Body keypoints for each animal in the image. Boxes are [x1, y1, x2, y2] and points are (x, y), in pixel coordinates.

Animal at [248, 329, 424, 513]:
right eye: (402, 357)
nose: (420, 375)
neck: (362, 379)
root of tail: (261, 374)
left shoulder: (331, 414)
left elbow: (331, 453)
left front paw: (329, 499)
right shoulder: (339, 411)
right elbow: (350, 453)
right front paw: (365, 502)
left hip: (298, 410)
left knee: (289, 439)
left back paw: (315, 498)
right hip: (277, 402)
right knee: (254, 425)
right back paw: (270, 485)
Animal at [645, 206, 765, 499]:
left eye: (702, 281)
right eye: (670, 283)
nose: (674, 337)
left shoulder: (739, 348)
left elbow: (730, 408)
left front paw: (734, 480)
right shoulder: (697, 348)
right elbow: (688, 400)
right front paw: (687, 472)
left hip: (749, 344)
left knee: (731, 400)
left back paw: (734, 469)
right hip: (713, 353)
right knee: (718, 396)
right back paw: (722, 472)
----
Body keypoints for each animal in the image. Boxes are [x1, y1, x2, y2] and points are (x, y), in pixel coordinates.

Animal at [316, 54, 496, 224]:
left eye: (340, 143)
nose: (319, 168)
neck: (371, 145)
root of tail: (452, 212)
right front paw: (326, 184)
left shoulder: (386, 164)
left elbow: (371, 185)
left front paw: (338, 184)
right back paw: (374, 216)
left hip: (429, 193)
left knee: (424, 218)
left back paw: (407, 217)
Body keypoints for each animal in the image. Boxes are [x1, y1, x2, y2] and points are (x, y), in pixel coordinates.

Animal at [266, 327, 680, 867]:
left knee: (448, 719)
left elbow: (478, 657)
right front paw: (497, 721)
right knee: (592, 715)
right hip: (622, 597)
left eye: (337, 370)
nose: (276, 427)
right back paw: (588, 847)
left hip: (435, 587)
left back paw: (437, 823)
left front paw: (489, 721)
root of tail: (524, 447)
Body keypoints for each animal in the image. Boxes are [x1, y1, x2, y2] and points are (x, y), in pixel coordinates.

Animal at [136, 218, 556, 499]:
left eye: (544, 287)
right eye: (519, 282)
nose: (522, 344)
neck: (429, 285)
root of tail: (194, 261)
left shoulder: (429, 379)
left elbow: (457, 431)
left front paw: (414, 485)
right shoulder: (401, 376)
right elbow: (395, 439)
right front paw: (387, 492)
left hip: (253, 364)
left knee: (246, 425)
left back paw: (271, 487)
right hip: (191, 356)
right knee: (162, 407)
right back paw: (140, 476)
----
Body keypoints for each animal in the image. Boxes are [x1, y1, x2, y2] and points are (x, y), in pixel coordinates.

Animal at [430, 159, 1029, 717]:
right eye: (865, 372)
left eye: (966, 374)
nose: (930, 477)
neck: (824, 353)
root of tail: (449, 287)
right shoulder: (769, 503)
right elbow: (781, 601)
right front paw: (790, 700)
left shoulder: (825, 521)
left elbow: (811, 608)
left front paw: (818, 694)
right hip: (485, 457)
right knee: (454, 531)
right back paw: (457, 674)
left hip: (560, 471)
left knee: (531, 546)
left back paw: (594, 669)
----
Task description => Scan the records for the word "front" and copy every line where it is found.

Result for this task =>
left front paw: (329, 499)
right front paw: (365, 502)
left front paw: (734, 480)
right front paw: (687, 472)
right front paw: (326, 184)
left front paw: (338, 184)
right front paw: (497, 721)
left front paw: (489, 721)
left front paw: (414, 485)
right front paw: (387, 492)
right front paw: (790, 700)
left front paw: (818, 694)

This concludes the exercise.